═══ Data for the task ═══

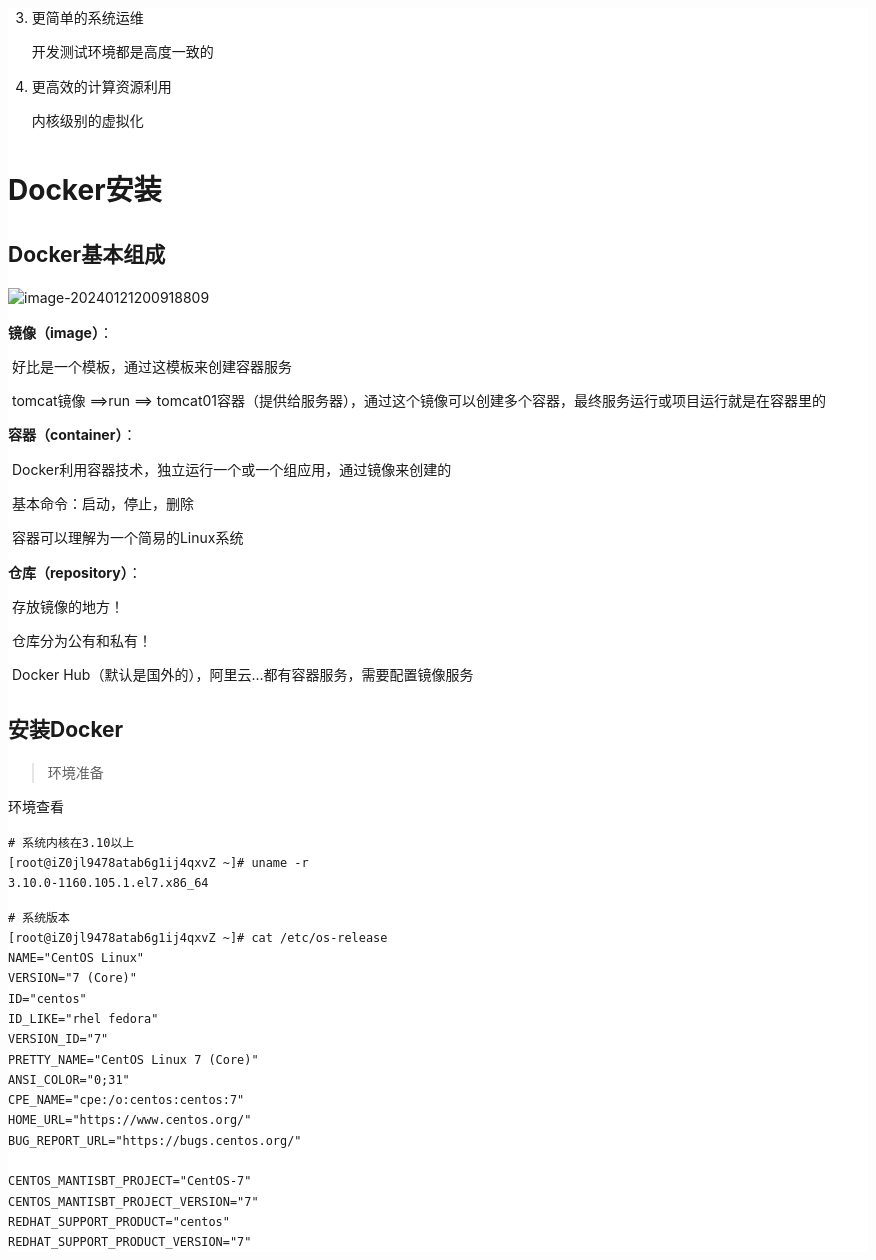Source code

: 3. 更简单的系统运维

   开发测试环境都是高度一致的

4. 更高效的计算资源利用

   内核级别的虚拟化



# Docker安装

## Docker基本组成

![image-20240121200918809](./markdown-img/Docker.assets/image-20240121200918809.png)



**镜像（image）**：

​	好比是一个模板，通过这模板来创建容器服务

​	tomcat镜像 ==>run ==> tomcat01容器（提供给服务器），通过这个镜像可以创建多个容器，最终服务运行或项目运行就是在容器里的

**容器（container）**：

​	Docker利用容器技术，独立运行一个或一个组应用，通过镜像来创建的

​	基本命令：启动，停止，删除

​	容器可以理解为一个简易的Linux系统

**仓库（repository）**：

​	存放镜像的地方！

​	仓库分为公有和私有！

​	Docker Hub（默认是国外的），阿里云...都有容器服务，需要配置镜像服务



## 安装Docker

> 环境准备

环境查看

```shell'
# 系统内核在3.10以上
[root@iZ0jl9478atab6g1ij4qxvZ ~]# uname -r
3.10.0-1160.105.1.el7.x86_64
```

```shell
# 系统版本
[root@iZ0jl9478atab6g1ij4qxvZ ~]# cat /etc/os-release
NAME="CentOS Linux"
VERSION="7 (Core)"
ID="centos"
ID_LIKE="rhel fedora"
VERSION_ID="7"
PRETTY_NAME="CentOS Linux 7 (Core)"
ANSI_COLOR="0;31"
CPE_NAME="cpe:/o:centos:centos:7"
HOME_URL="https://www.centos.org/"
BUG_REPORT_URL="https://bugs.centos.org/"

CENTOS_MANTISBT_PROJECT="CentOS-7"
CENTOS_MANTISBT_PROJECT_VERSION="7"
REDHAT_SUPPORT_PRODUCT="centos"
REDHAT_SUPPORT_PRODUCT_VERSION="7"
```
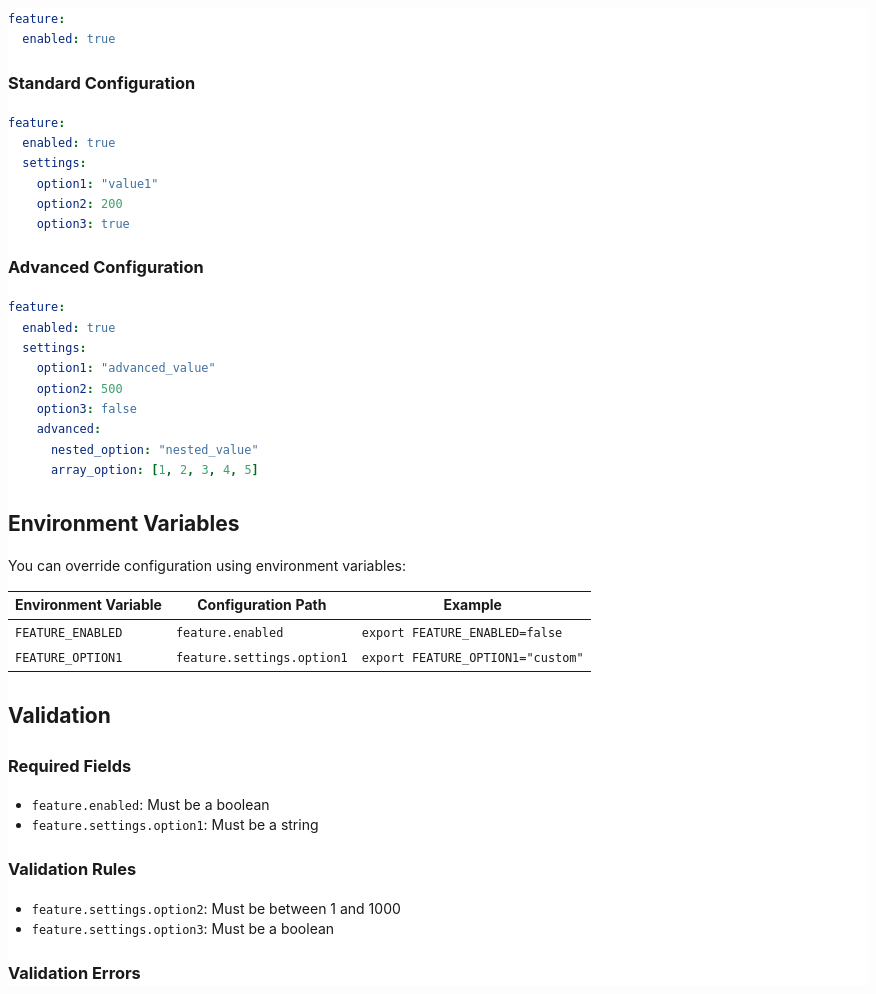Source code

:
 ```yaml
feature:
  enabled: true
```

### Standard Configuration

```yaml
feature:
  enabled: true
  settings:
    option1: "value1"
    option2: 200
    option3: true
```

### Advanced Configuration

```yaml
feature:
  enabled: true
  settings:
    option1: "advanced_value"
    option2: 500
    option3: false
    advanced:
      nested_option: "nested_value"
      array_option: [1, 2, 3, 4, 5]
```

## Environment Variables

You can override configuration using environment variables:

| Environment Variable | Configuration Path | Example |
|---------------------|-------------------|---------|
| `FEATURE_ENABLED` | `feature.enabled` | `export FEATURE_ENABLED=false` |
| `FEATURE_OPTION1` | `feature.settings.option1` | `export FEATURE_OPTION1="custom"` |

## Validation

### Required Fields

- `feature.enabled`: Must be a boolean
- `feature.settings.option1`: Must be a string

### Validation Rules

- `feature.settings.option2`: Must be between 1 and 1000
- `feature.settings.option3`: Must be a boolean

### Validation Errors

═══

■ Instructions to follow
For this exercise, transcribe the entries above exactly, without any pictures.

■ Output of the exercise
Source code

: 3. 更简单的系统运维

   开发测试环境都是高度一致的

4. 更高效的计算资源利用

   内核级别的虚拟化



# Docker安装

## Docker基本组成

![image-20240121200918809](./markdown-img/Docker.assets/image-20240121200918809.png)



**镜像（image）**：

​	好比是一个模板，通过这模板来创建容器服务

​	tomcat镜像 ==>run ==> tomcat01容器（提供给服务器），通过这个镜像可以创建多个容器，最终服务运行或项目运行就是在容器里的

**容器（container）**：

​	Docker利用容器技术，独立运行一个或一个组应用，通过镜像来创建的

​	基本命令：启动，停止，删除

​	容器可以理解为一个简易的Linux系统

**仓库（repository）**：

​	存放镜像的地方！

​	仓库分为公有和私有！

​	Docker Hub（默认是国外的），阿里云...都有容器服务，需要配置镜像服务



## 安装Docker

> 环境准备

环境查看

```shell'
# 系统内核在3.10以上
[root@iZ0jl9478atab6g1ij4qxvZ ~]# uname -r
3.10.0-1160.105.1.el7.x86_64
```

```shell
# 系统版本
[root@iZ0jl9478atab6g1ij4qxvZ ~]# cat /etc/os-release
NAME="CentOS Linux"
VERSION="7 (Core)"
ID="centos"
ID_LIKE="rhel fedora"
VERSION_ID="7"
PRETTY_NAME="CentOS Linux 7 (Core)"
ANSI_COLOR="0;31"
CPE_NAME="cpe:/o:centos:centos:7"
HOME_URL="https://www.centos.org/"
BUG_REPORT_URL="https://bugs.centos.org/"

CENTOS_MANTISBT_PROJECT="CentOS-7"
CENTOS_MANTISBT_PROJECT_VERSION="7"
REDHAT_SUPPORT_PRODUCT="centos"
REDHAT_SUPPORT_PRODUCT_VERSION="7"
```
Source code

:
 ```yaml
feature:
  enabled: true
```

### Standard Configuration

```yaml
feature:
  enabled: true
  settings:
    option1: "value1"
    option2: 200
    option3: true
```

### Advanced Configuration

```yaml
feature:
  enabled: true
  settings:
    option1: "advanced_value"
    option2: 500
    option3: false
    advanced:
      nested_option: "nested_value"
      array_option: [1, 2, 3, 4, 5]
```

## Environment Variables

You can override configuration using environment variables:

| Environment Variable | Configuration Path | Example |
|---------------------|-------------------|---------|
| `FEATURE_ENABLED` | `feature.enabled` | `export FEATURE_ENABLED=false` |
| `FEATURE_OPTION1` | `feature.settings.option1` | `export FEATURE_OPTION1="custom"` |

## Validation

### Required Fields

- `feature.enabled`: Must be a boolean
- `feature.settings.option1`: Must be a string

### Validation Rules

- `feature.settings.option2`: Must be between 1 and 1000
- `feature.settings.option3`: Must be a boolean

### Validation Errors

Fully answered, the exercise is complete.